### 本文
▬▬▬

第九章「人生をリセットするとき」では、著者は「幸福」について語ります。「愛することで自分の心は豊かになる」と訴える著者は述べます。
「愛によって、われわれはもっと能動的になり、もっと生産的に、もっと創造的になる。格闘家時代、私は柔術への愛、グレイシー一族への愛、そして自分の家族への愛を胸に戦、そして勝利を収めた。一方、憎悪はそうではない。憎しみは、人を盲目にする。人の能力を鈍らせる」
格闘家というより、まるで哲学者のような雰囲気を漂わせる著者は、「幸福を感じる条件」について以下のように述べています。
「幸福は、愛情や憎しみなどの感情とは異なる、ひとつの精神状態である。人は、誰かに対して、幸福を感じることはない。その時々に、自分が置かれた状況において、自分が幸せか不幸せかを感じるだけだ。誰かを愛するとき、人はその対象に愛情を与える。しかし、誰かを愛することが、その人に、直接的に幸福をもたらすことはない。助けにはなるだろう。高揚した気持ちになるかもしれない。多くの場合、他人を愛するという行為が、自分にも何らかの反響をもたらすからである」
また著者は、「幸福」について次のようにも述べています。
「幸福の度合いは、収入に比例するわけではない。マイク・タイソンやイヴェンダー・ホリーフィールドは、膨大なファイトマネーを稼いだが、無茶な浪費をして今では困窮していると聞く。金がどれだけあっても、使うのは至って簡単だ。すぐに消えてしまう。人間にとって重要なのは、収入の絶対額ではなくて、生活の質だと思う。何に楽しみを見出し、何を食べ、どう休息をとるのか、誰とともに暮らし、誰と一緒に時間を過ごすのか。これらの部分で満足できていれば、仮に収入がそれほど多くなくても、大きな幸福感を味わえるはずだ」
幸福論といえば、死生観と切っても切り離せません。著者は「死」について、以下のように述べています。
「私は、”死”は生と同様に、極めてナチュラルなことだと考える。死を迎えるにあたって、動揺する必要はまったくない。悲しみを感じる必要もない。また、人生は一回きりではなく、また別の生き物になって、生を受けるような気がしている。だから、死んだらすべてが終わるとは考えていない。自分が死ぬことは、怖くない」
「自分が死ぬことは怖くない」と言い切る著者も、長男の急死は大きな衝撃でした。しかし、どんな悲劇からも学べることはあるとして、述べます。
「長男を亡くしたとき、私は人生に絶望した。まったく光が見えず、生きている意味さえ見失った。『自分が幸福感を味わうことなど、もう二度とないだろう』という確信があった。しかし、現在、『俺は世界で最も幸福な人間だ』と胸を張って言うことができる。それは、短い歳月ではあったが、長男と濃密な時間を過ごせたことを神に感謝しているからであるし、長男を失って以来、他の3人の子供たちと過ごす時間を、以前より大切にするようになり、そのことに自分がとても満足しているからでもある」
著者は、長男を亡くしました。離婚を経験し、その際にすべての財産を前妻に渡しています。その後、最愛の女性と再婚しました。多くの素晴らしい経験をする一方で、多くの不幸も味わった著者は、次のように述べます。

▬▬▬

### 生データ
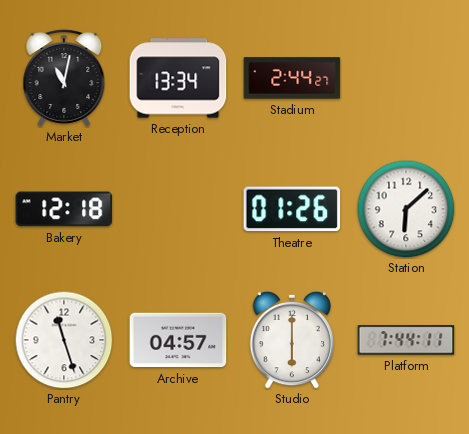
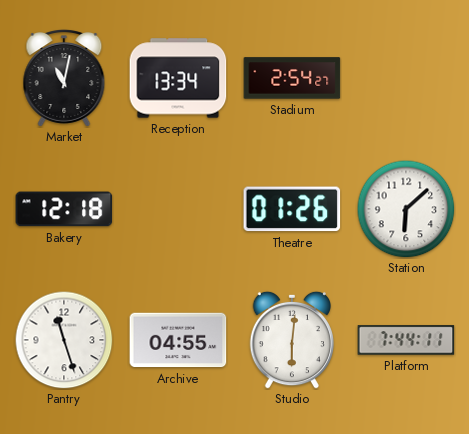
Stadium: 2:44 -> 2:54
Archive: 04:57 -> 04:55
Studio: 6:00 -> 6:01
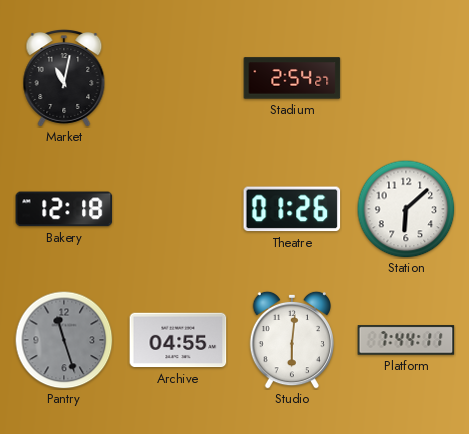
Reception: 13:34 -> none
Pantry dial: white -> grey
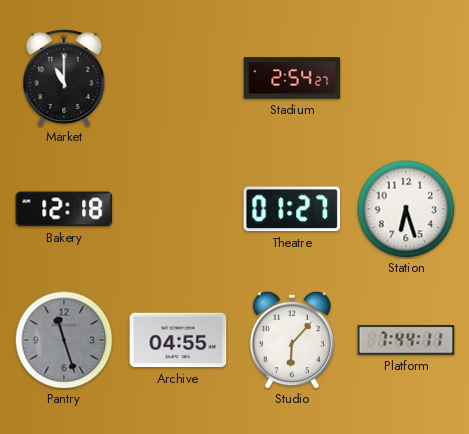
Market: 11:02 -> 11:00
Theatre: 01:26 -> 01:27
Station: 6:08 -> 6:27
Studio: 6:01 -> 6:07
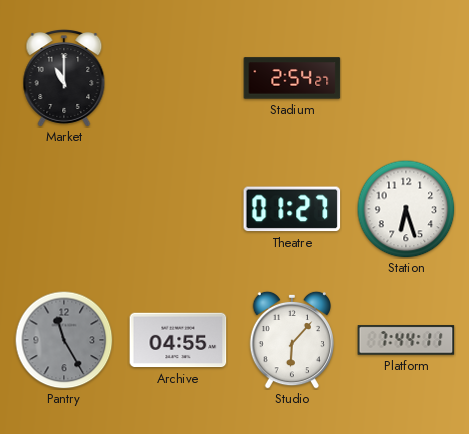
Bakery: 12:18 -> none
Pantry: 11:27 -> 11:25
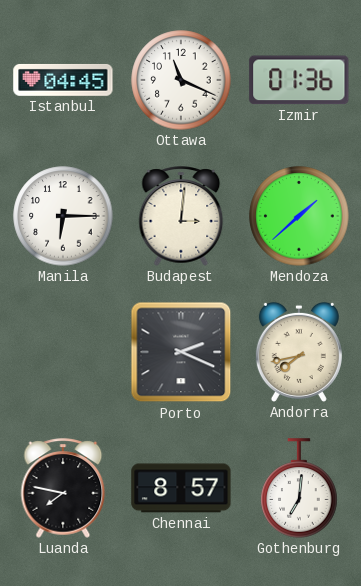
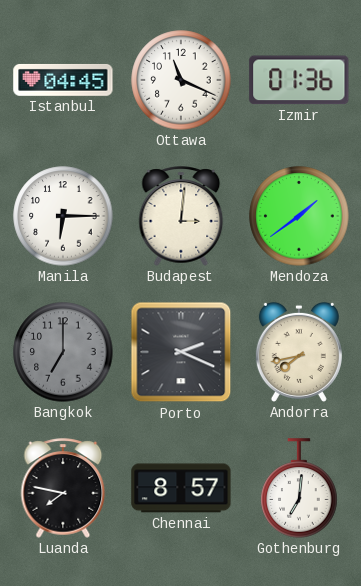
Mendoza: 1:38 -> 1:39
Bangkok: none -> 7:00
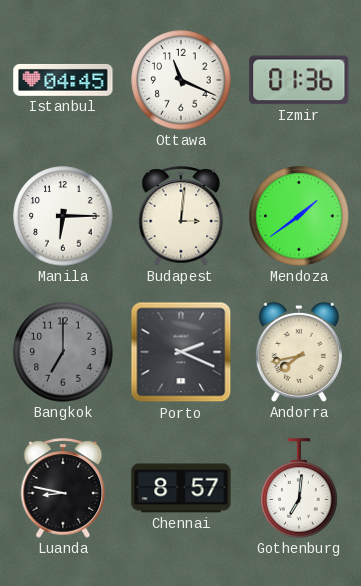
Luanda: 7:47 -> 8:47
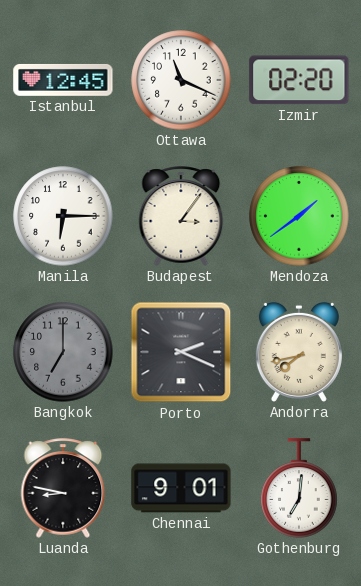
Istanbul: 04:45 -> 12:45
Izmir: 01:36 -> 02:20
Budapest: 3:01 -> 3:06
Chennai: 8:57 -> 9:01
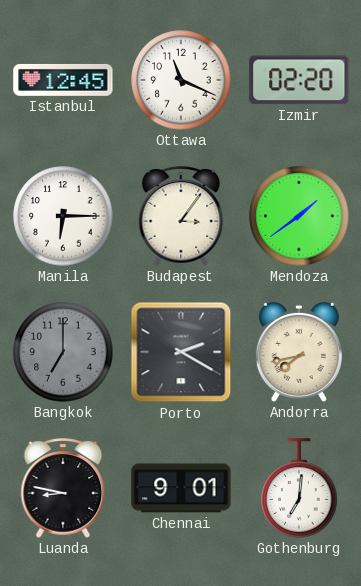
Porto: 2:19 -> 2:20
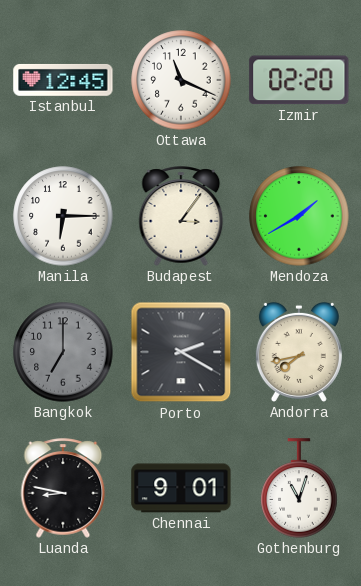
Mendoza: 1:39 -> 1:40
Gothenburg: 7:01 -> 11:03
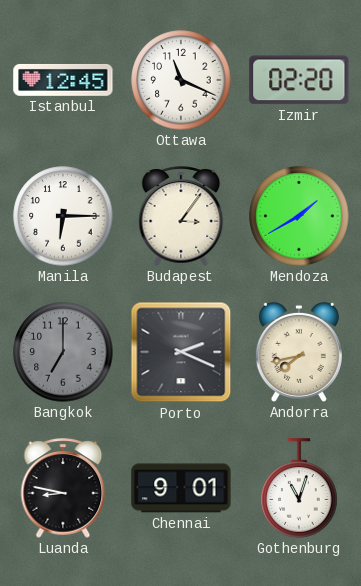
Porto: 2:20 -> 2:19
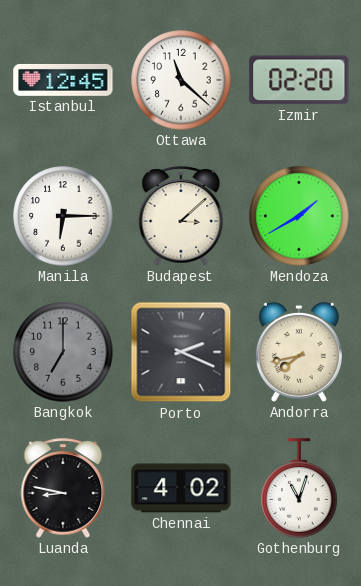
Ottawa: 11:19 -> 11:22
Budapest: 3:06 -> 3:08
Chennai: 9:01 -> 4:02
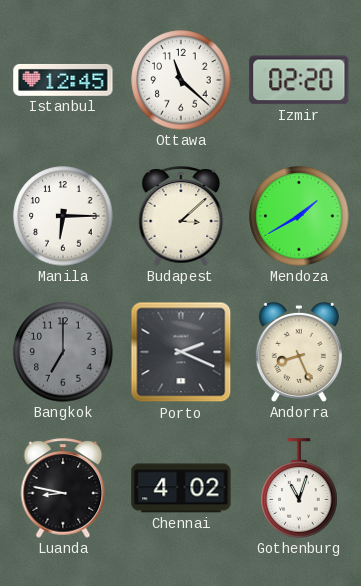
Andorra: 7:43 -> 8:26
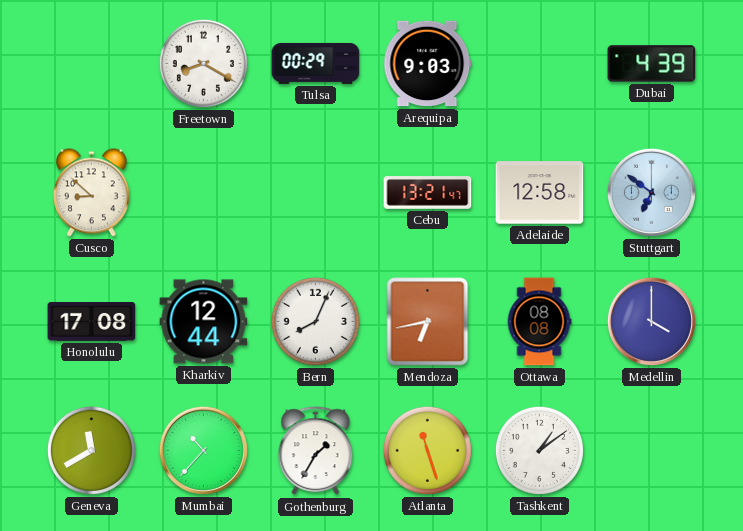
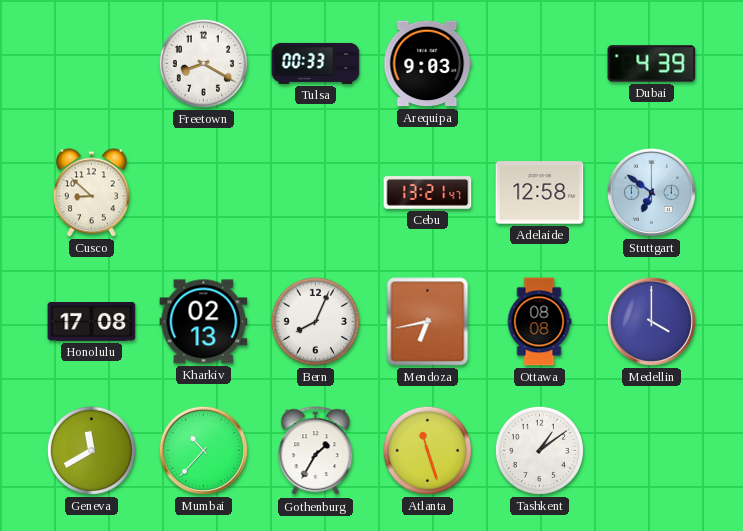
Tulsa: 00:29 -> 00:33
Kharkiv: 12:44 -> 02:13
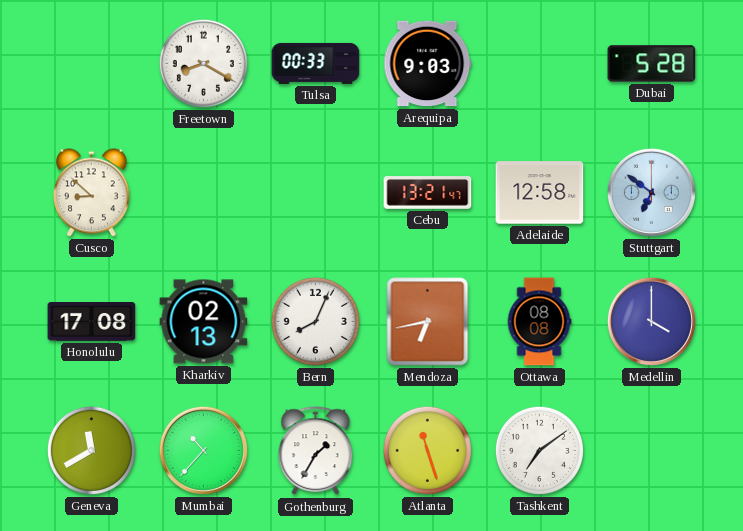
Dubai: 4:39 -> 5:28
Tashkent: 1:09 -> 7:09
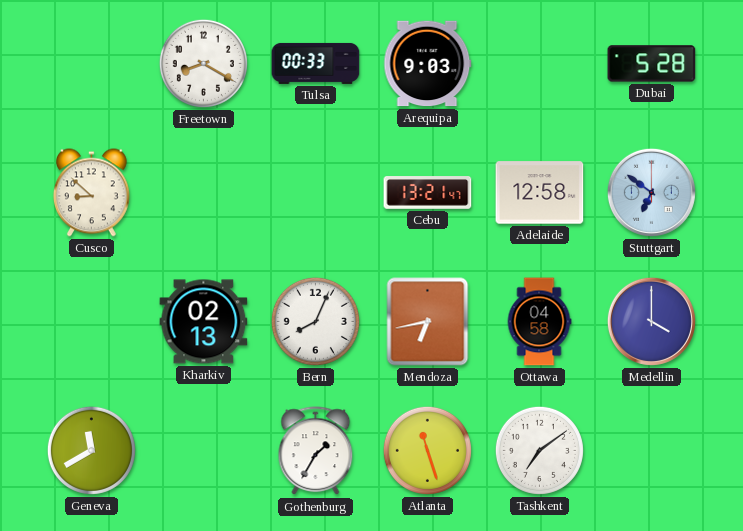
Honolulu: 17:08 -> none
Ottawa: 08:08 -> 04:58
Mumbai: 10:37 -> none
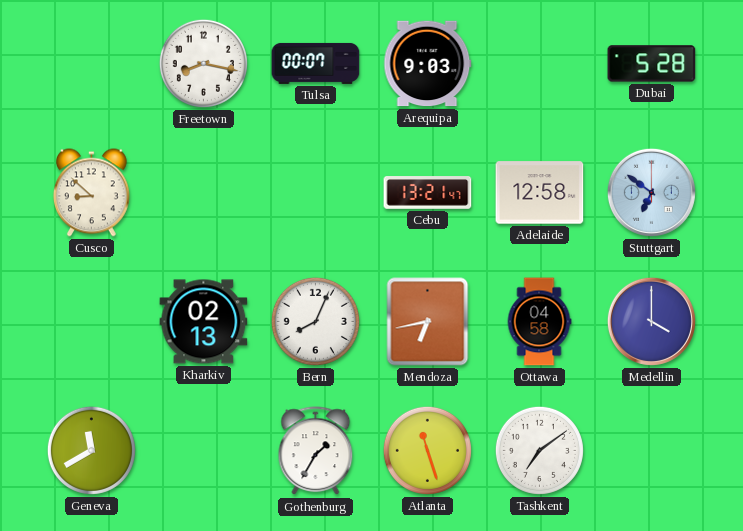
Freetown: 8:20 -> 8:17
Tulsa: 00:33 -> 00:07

▬▬▬

### 課題
1. 本文で、長男を亡くして絶望した著者が現在「俺は世界で最も幸福な人間だ」と言える理由を、1～3文で説明してください。
2. 本文のうち、「幸福論といえば、死生観と切っ」という語句を含むところから始まり「も満足しているからでもある」」で終わる部分を、一字も変えずに書き写してください。
記録は使わなくてかまいません。

### 課題別の解答
1. 短い歳月ではあったものの、長男と濃密な時間を過ごせたことを著者が神に感謝しているからです。また、長男を失って以来、他の3人の子供たちと過ごす時間を以前より大切にするようになり、そのことにとても満足しているからでもあります。

2.
幸福論といえば、死生観と切っても切り離せません。著者は「死」について、以下のように述べています。
「私は、”死”は生と同様に、極めてナチュラルなことだと考える。死を迎えるにあたって、動揺する必要はまったくない。悲しみを感じる必要もない。また、人生は一回きりではなく、また別の生き物になって、生を受けるような気がしている。だから、死んだらすべてが終わるとは考えていない。自分が死ぬことは、怖くない」
「自分が死ぬことは怖くない」と言い切る著者も、長男の急死は大きな衝撃でした。しかし、どんな悲劇からも学べることはあるとして、述べます。
「長男を亡くしたとき、私は人生に絶望した。まったく光が見えず、生きている意味さえ見失った。『自分が幸福感を味わうことなど、もう二度とないだろう』という確信があった。しかし、現在、『俺は世界で最も幸福な人間だ』と胸を張って言うことができる。それは、短い歳月ではあったが、長男と濃密な時間を過ごせたことを神に感謝しているからであるし、長男を失って以来、他の3人の子供たちと過ごす時間を、以前より大切にするようになり、そのことに自分がとても満足しているからでもある」